→ **Text segment**
# Yelp Data Challenge - Data Preprocessing

BitTiger DS501

Zhenning Tan, 6/16/2017

## Dataset Introduction

[Yelp Dataset Challenge](https://www.yelp.com/dataset_challenge)

The Challenge Dataset:

    4.1M reviews and 947K tips by 1M users for 144K businesses
    1.1M business attributes, e.g., hours, parking availability, ambience.
    Aggregated check-ins over time for each of the 125K businesses
    200,000 pictures from the included businesses

Cities:

    U.K.: Edinburgh
    Germany: Karlsruhe
    Canada: Montreal and Waterloo
    U.S.: Pittsburgh, Charlotte, Urbana-Champaign, Phoenix, Las Vegas, Madison, Cleveland

Files:

    yelp_academic_dataset_business.json
    yelp_academic_dataset_checkin.json
    yelp_academic_dataset_review.json
    yelp_academic_dataset_tip.json
    yelp_academic_dataset_user.json

Notes on the Dataset

    Each file is composed of a single object type, one json-object per-line.
    Take a look at some examples to get you started: https://github.com/Yelp/dataset-examples.



## Read data from file and load to Pandas DataFrame

**Warning**: Loading all the 1.8 GB data into Pandas at a time takes long time and a lot of memory!

In [1]:
import json
import numpy as np
import pandas as pd
from time import time

In [2]:
file_business, file_checkin, file_review, file_tip, file_user = [
    'yelp_dataset_challenge_round9/yelp_academic_dataset_business.json',
    'yelp_dataset_challenge_round9/yelp_academic_dataset_checkin.json',
    'yelp_dataset_challenge_round9/yelp_academic_dataset_review.json',
    'yelp_dataset_challenge_round9/yelp_academic_dataset_tip.json',
    'yelp_dataset_challenge_round9/yelp_academic_dataset_user.json'
]

#### Business Data

In [None]:
with open(file_business) as f:
    df_business = pd.DataFrame(json.loads(line) for line in f)

In [None]:
df_business.head(2)

In [None]:
df_business.info()

#### Checkin Data

In [None]:
#with open(file_checkin) as f:
#     df_checkin = pd.DataFrame(json.loads(line) for line in f)
#df_checkin.head(2)

#### Review Data

In [None]:
#with open(file_review) as f:
#     df_review = pd.DataFrame(json.loads(line) for line in f)
#df_review.head(2)

#### Tip Data

In [None]:
#with open(file_tip) as f:
#     df_tip = pd.DataFrame(json.loads(line) for line in f)
#df_tip.head(2)

#### User Data

In [None]:
# with open(file_user) as f:
#     df_user = pd.DataFrame(json.loads(line) for line in f)
# df_user.head(2)

## Filter data by city and category

#### Create filters/masks

* create filters that selects business 
    * that are located in "Las Vegas"
    * that contains "Restaurants" in their category (You may need to filter null categories first)

In [None]:
# Create Pandas DataFrame filters
df_filtered = df_business[df_business['city'] == "Las Vegas"]

In [None]:
restaurant_filter = (~df_business["categories"].isnull()) & (df_business["categories"][:10]).apply(lambda x: "Restaurants" in x)

→ **Extracted records**
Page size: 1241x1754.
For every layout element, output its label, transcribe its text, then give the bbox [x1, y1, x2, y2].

...

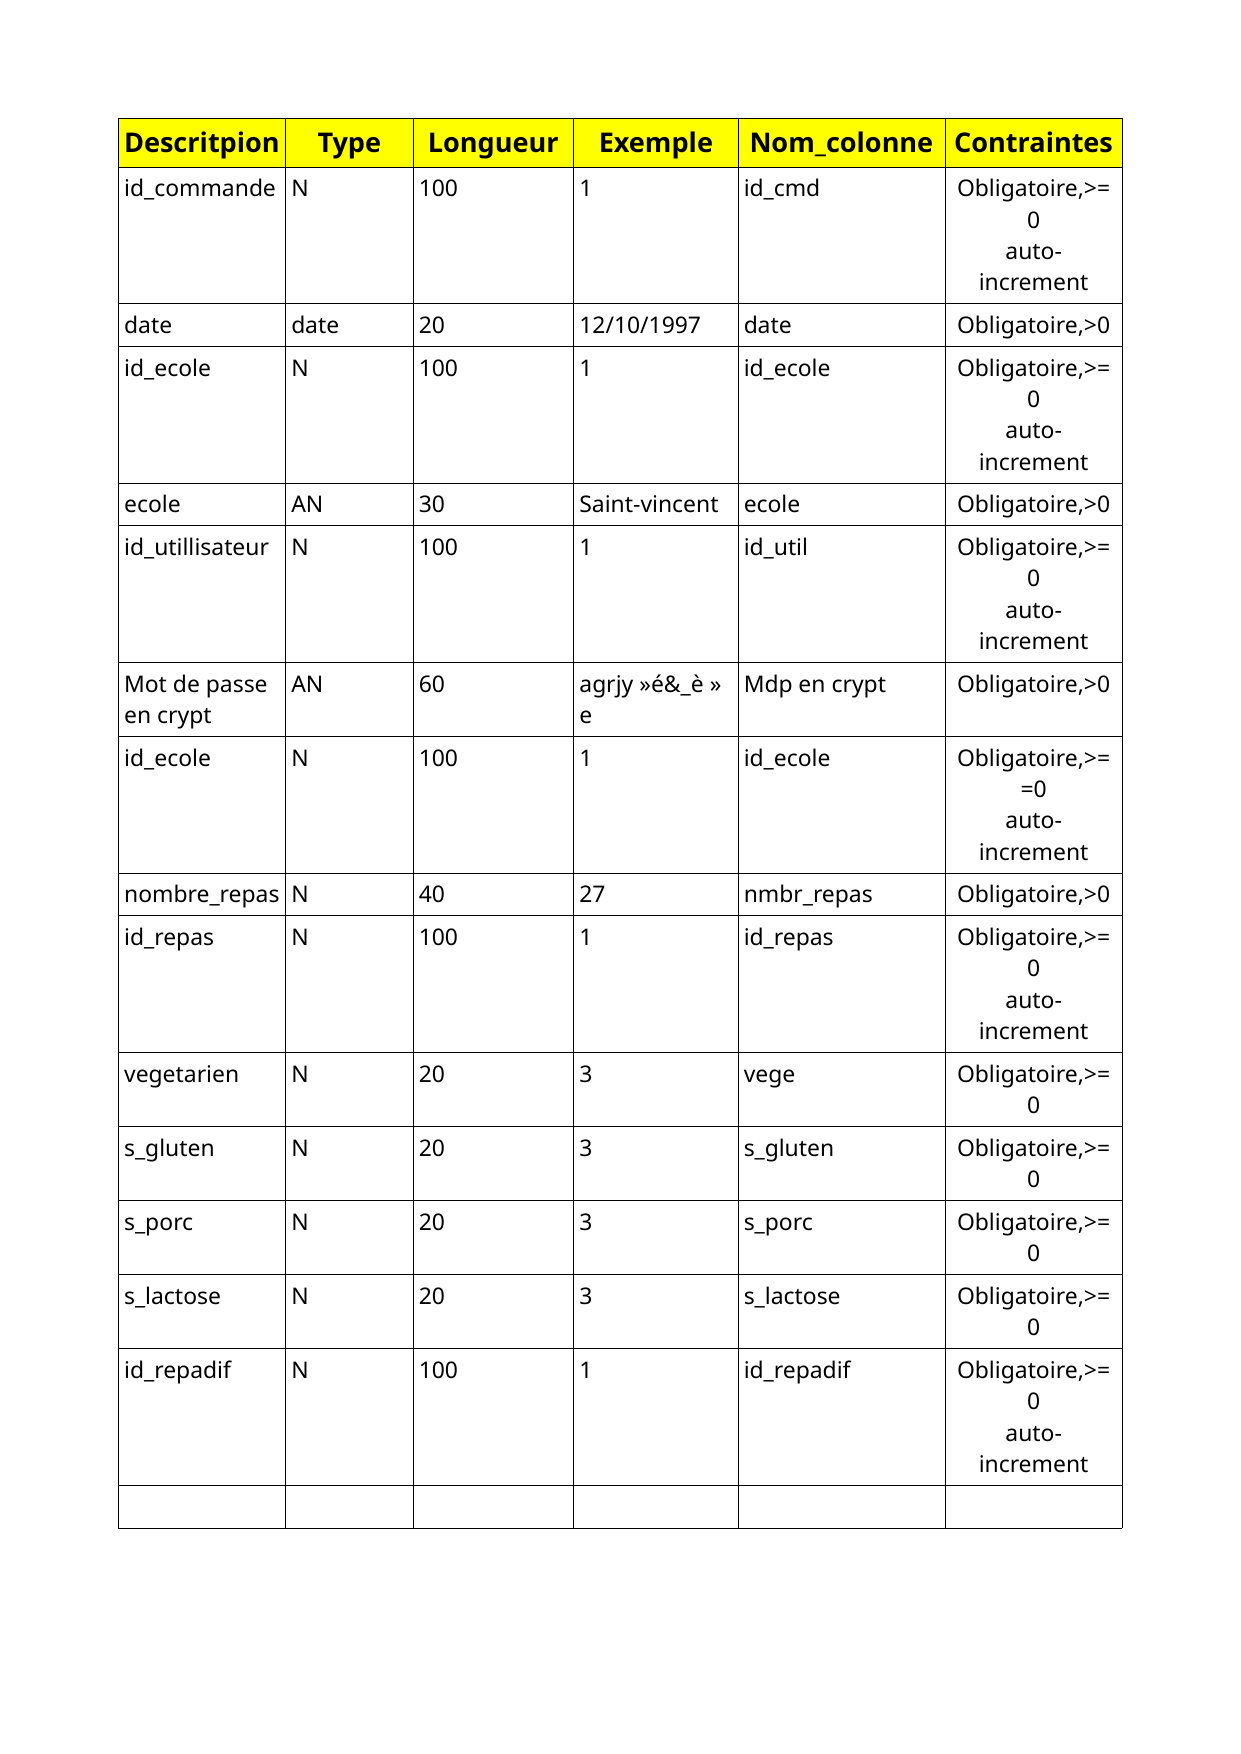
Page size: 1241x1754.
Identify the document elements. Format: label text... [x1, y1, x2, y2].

→ **Exercise requirements**
Answer these questions from the Yelp preprocessing text above:
1. Which German city is in the dataset?
2. According to the warning, how much data is involved in loading everything into Pandas at once?
3. Which city does the business filter select?

→ **Finished task**
1. Karlsruhe
2. 1.8 GB
3. Las Vegas